## RECORDS FOR THIS EXERCISE

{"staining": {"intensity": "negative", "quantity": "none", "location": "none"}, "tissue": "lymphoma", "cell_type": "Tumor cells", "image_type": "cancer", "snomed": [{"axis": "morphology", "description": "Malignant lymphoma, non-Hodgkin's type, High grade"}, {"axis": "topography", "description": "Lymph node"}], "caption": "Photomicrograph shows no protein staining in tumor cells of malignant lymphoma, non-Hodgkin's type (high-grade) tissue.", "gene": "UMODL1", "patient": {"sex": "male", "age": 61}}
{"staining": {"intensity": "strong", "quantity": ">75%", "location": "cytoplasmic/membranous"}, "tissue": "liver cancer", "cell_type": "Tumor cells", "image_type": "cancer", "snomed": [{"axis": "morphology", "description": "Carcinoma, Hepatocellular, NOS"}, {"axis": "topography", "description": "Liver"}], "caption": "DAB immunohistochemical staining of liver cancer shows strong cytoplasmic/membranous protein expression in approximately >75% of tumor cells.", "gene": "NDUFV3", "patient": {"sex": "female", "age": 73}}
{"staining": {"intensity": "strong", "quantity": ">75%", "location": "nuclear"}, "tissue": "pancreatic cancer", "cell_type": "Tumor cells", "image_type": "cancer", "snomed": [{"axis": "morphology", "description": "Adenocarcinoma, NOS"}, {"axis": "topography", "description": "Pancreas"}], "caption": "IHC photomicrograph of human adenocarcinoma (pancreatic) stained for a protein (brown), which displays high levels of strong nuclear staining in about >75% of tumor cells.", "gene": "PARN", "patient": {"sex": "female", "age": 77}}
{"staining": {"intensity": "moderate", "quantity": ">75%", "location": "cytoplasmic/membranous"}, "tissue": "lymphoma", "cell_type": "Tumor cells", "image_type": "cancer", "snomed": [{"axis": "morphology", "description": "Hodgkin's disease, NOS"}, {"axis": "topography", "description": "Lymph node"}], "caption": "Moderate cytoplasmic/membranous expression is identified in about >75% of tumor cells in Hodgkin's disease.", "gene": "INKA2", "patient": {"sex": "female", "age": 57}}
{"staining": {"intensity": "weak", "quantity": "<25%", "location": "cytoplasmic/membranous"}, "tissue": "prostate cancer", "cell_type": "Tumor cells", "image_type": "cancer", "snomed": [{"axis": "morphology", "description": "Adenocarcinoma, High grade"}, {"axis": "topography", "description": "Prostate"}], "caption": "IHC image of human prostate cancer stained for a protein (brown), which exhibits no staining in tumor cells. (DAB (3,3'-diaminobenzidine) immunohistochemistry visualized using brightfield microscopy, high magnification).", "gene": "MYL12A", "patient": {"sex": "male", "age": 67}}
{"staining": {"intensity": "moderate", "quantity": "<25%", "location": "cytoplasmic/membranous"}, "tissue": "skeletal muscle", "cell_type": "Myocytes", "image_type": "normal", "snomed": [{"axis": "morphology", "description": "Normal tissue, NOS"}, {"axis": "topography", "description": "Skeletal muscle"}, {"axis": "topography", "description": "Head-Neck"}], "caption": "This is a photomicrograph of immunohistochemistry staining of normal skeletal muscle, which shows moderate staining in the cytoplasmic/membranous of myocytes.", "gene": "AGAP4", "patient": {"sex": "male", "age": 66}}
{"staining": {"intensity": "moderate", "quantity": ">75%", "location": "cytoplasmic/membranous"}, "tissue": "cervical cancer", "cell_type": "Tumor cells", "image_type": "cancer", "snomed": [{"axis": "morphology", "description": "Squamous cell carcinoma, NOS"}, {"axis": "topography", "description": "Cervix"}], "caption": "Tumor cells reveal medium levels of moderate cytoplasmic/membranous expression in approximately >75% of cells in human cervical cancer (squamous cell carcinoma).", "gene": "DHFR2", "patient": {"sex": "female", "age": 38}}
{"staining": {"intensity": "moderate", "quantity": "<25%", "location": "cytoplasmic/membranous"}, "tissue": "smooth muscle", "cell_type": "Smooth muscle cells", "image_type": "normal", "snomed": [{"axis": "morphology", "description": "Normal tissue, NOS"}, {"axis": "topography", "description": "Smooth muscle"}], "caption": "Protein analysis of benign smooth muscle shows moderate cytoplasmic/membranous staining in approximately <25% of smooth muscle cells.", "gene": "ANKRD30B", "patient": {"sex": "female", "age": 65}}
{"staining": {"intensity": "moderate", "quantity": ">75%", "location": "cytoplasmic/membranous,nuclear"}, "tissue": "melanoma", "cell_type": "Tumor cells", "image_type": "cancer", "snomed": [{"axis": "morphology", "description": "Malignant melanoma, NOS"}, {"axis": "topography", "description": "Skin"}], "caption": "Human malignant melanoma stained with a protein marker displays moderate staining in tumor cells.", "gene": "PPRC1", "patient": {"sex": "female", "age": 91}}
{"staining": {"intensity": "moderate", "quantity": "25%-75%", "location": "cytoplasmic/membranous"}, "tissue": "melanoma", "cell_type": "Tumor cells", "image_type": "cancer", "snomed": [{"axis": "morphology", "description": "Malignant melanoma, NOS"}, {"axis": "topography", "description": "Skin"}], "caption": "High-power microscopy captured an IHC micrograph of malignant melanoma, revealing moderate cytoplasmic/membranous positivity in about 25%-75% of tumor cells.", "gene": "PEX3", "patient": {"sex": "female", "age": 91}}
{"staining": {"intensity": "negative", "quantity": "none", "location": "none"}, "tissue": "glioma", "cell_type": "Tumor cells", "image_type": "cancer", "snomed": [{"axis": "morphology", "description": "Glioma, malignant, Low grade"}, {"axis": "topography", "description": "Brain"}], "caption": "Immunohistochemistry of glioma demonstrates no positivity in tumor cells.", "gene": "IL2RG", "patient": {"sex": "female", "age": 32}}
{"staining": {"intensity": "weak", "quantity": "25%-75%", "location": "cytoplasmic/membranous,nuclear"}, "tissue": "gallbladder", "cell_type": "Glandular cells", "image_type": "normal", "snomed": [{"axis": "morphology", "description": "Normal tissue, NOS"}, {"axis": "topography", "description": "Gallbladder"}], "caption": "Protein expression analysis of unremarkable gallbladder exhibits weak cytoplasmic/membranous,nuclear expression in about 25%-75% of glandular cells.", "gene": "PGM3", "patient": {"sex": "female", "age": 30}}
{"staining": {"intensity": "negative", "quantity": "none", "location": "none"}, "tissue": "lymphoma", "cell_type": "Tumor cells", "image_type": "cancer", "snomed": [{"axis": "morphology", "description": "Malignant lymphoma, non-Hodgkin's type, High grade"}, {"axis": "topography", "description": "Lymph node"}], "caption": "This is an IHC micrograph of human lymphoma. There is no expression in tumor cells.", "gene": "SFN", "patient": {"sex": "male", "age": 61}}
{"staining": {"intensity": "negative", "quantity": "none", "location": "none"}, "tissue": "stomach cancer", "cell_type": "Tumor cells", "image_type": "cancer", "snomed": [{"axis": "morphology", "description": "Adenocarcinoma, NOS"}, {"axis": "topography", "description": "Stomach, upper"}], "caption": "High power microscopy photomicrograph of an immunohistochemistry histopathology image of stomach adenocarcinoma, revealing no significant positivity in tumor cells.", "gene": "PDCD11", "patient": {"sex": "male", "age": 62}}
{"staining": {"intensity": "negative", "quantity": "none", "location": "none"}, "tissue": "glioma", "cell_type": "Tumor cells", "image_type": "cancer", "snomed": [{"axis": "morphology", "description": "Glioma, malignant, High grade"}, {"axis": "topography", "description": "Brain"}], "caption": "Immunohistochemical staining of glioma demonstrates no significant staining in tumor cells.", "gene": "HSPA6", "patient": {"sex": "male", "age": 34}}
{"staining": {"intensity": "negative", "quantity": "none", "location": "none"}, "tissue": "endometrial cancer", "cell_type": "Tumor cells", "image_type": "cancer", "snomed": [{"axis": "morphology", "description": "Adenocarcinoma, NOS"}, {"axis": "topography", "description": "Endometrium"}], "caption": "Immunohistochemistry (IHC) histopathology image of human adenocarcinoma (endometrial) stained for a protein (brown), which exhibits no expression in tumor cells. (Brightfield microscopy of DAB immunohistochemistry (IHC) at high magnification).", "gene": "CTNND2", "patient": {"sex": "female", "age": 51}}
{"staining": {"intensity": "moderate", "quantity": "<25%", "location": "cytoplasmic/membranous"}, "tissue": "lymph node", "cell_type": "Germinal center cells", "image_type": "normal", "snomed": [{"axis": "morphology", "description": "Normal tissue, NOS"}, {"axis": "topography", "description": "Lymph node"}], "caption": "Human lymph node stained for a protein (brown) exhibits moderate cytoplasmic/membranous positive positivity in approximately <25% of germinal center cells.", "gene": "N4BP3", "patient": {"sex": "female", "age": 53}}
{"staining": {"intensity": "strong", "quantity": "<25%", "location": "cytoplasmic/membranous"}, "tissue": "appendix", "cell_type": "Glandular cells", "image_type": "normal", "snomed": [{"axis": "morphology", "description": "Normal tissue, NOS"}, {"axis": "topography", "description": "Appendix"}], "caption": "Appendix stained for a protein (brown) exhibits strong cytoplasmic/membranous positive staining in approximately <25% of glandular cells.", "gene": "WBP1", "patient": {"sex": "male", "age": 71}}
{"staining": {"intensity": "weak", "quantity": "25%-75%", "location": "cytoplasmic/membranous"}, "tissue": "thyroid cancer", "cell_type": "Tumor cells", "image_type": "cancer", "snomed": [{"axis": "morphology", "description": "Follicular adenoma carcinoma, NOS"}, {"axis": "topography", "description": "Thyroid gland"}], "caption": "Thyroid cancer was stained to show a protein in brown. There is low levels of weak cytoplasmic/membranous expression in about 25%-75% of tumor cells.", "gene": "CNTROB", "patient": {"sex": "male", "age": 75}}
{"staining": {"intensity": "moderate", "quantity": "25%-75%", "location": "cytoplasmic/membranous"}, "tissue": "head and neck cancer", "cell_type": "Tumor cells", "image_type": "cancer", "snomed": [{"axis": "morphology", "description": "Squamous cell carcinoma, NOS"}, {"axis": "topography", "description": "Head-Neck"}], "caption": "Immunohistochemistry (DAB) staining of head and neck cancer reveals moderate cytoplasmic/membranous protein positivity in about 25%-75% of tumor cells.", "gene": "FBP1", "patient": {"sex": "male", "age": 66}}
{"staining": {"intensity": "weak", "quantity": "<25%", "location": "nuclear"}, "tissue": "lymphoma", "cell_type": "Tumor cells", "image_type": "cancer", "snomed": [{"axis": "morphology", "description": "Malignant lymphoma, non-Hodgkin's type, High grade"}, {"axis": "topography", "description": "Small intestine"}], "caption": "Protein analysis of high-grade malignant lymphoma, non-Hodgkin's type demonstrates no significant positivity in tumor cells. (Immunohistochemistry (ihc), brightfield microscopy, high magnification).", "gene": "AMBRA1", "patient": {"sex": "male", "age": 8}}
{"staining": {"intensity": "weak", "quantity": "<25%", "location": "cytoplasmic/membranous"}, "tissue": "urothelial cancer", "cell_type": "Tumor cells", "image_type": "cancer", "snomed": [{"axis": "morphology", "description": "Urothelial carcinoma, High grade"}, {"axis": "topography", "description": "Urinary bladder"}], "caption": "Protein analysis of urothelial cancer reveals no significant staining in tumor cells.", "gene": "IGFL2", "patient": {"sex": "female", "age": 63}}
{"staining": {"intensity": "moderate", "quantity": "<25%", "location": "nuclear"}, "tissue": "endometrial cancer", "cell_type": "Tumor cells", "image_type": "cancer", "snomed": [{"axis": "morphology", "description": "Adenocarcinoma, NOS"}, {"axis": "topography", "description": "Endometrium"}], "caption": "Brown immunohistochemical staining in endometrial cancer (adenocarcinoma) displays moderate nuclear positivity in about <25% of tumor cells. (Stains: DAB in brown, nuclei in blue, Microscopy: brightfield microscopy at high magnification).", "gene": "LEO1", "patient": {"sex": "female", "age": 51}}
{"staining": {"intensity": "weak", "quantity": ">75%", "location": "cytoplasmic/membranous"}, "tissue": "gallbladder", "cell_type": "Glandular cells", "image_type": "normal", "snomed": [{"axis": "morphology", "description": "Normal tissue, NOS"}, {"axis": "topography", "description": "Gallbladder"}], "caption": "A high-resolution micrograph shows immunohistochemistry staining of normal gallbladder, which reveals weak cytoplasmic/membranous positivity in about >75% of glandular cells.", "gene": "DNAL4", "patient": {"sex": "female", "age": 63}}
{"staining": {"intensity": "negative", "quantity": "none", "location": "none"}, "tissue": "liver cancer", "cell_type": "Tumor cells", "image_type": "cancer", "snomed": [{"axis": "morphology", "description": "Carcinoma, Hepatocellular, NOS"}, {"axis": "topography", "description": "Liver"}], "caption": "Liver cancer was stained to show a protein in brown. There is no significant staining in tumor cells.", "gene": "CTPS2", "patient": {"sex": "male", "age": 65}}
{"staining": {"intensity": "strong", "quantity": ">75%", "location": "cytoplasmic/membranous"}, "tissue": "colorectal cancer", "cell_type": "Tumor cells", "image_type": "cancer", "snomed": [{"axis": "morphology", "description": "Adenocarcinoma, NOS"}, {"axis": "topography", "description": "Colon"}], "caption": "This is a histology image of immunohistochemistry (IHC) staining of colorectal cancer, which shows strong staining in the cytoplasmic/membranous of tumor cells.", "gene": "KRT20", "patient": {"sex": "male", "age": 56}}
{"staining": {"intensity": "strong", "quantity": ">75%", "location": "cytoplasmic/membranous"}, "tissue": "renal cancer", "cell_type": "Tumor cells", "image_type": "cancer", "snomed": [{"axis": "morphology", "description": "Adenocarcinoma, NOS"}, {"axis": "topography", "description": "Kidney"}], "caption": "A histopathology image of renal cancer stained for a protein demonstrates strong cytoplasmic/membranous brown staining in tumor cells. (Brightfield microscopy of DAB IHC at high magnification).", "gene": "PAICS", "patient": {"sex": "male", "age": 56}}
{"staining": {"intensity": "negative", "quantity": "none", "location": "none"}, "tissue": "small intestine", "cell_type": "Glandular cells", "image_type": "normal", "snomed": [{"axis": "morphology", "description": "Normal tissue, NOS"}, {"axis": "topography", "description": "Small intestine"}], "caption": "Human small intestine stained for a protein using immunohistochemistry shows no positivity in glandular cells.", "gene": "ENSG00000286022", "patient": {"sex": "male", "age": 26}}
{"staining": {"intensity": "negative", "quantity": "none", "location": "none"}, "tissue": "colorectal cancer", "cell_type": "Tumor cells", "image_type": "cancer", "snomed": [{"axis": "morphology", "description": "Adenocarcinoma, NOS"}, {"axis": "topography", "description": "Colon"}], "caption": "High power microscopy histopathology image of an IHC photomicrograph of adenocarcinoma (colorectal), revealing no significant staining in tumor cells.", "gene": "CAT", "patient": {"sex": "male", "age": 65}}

## INSTRUCTIONS FOR THE TASK
Nothing but the lines from the first line of the listing above through the line holding "cytoplasmic/membranous expression is" should be reproduced, and each must match exactly.

## EXERCISE OUTPUT
{"staining": {"intensity": "negative", "quantity": "none", "location": "none"}, "tissue": "lymphoma", "cell_type": "Tumor cells", "image_type": "cancer", "snomed": [{"axis": "morphology", "description": "Malignant lymphoma, non-Hodgkin's type, High grade"}, {"axis": "topography", "description": "Lymph node"}], "caption": "Photomicrograph shows no protein staining in tumor cells of malignant lymphoma, non-Hodgkin's type (high-grade) tissue.", "gene": "UMODL1", "patient": {"sex": "male", "age": 61}}
{"staining": {"intensity": "strong", "quantity": ">75%", "location": "cytoplasmic/membranous"}, "tissue": "liver cancer", "cell_type": "Tumor cells", "image_type": "cancer", "snomed": [{"axis": "morphology", "description": "Carcinoma, Hepatocellular, NOS"}, {"axis": "topography", "description": "Liver"}], "caption": "DAB immunohistochemical staining of liver cancer shows strong cytoplasmic/membranous protein expression in approximately >75% of tumor cells.", "gene": "NDUFV3", "patient": {"sex": "female", "age": 73}}
{"staining": {"intensity": "strong", "quantity": ">75%", "location": "nuclear"}, "tissue": "pancreatic cancer", "cell_type": "Tumor cells", "image_type": "cancer", "snomed": [{"axis": "morphology", "description": "Adenocarcinoma, NOS"}, {"axis": "topography", "description": "Pancreas"}], "caption": "IHC photomicrograph of human adenocarcinoma (pancreatic) stained for a protein (brown), which displays high levels of strong nuclear staining in about >75% of tumor cells.", "gene": "PARN", "patient": {"sex": "female", "age": 77}}
{"staining": {"intensity": "moderate", "quantity": ">75%", "location": "cytoplasmic/membranous"}, "tissue": "lymphoma", "cell_type": "Tumor cells", "image_type": "cancer", "snomed": [{"axis": "morphology", "description": "Hodgkin's disease, NOS"}, {"axis": "topography", "description": "Lymph node"}], "caption": "Moderate cytoplasmic/membranous expression is identified in about >75% of tumor cells in Hodgkin's disease.", "gene": "INKA2", "patient": {"sex": "female", "age": 57}}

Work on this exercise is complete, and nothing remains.